In EU members Bulgaria and Romania, its possession is punished, although Romania has allowed a medicinal exception for nearly a decade. Among other ex-Yugoslav states in the bloc, Croatia decriminalized small amounts of marijuana and allows medical marijuana for certain illnesses, and Slovenia has decriminalized it.
North Macedonia has permitted the sale of "medical marijuana" since 2016, and it is available in pharmacies. Bosnia-Herzegovina has technically been exploring possible legalization for years. It is illegal in Kosovo and Montenegro, while a ban in Albania is rarely enforced.
'Legalize It'
Mrdjic says he is only demanding the kind of access to medicinal marijuana that is afforded to patients in an increasing number of other countries, including Germany, some U.S. states, and Canada.

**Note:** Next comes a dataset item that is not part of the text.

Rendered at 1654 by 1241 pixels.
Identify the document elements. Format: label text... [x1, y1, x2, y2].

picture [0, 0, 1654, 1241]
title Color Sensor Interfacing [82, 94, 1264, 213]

"Where is my guilt?" he said this month, as he awaited word on his request for a postponement of his summons to begin a three-year sentence at Zabela, citing his wife's and his brothers' poor health.
Then Mrdjic directed his comments to President Vucic: "I don't know why I was convicted, and, as you yourself say, cannabis is nothing, and it is legal in Germany and the surrounding region."
He added, "I want the same treatment as my colleague, a pensioner from Canada, or as my colleague from Bonn."
The Serbian president's office did not respond to an RFE/RL request for a statement on Vucic's position on cannabis exemptions for medicinal use.
In December, the UN Commission on Narcotic Drugs removed cannabis from the category of most dangerous narcotics, allowing for more lax enforcement.
But Vulin, the interior minister and a longtime Vucic ally who as labor minister in 2015 visited Kolujiva's farm, said in May that there were no plans to legalize marijuana and criticized local media for misinterpreting the UN commission's decision as giving a green light for a dangerous drug.
"And the nonsense that we've heard about how we'll retroactively legalize marijuana because of Jovanjica, that's nonsense. There's no retroactivity in law," Vulin said.
Vucic added, "Not only has it not been decriminalized, but we will punish it even more severely."
Two indictments have been filed in the Jovanjica case, which represents one of the biggest drug cases in the country's history. Koluvija and nine other defendants who were employed at his farm, in Stara Pazova, in the Vojvodina region north of Belgrade, are on trial in connection with the marijuana cache in a process scheduled to resume on November 10.
A new indictment arose in November 2020 and was finalized in March that accuses Koluvija and eight other individuals -- including members of the police, national Security Information Agency, and the Military Intelligence Agency -- in connection with a related protection racket.
Kolavija's defense lawyers have argued that the plants found at the Jovanjica farm were industrial hemp, which is legal in Serbia.
Earlier this year, the European Parliament approved a report by its rapporteur for Serbia, Vladimir Bilcik, in which the Jovanjica affair was cited among the "cases with a high level of public interest" in which European deputies urged Serbian authorities to "deliver convincing results."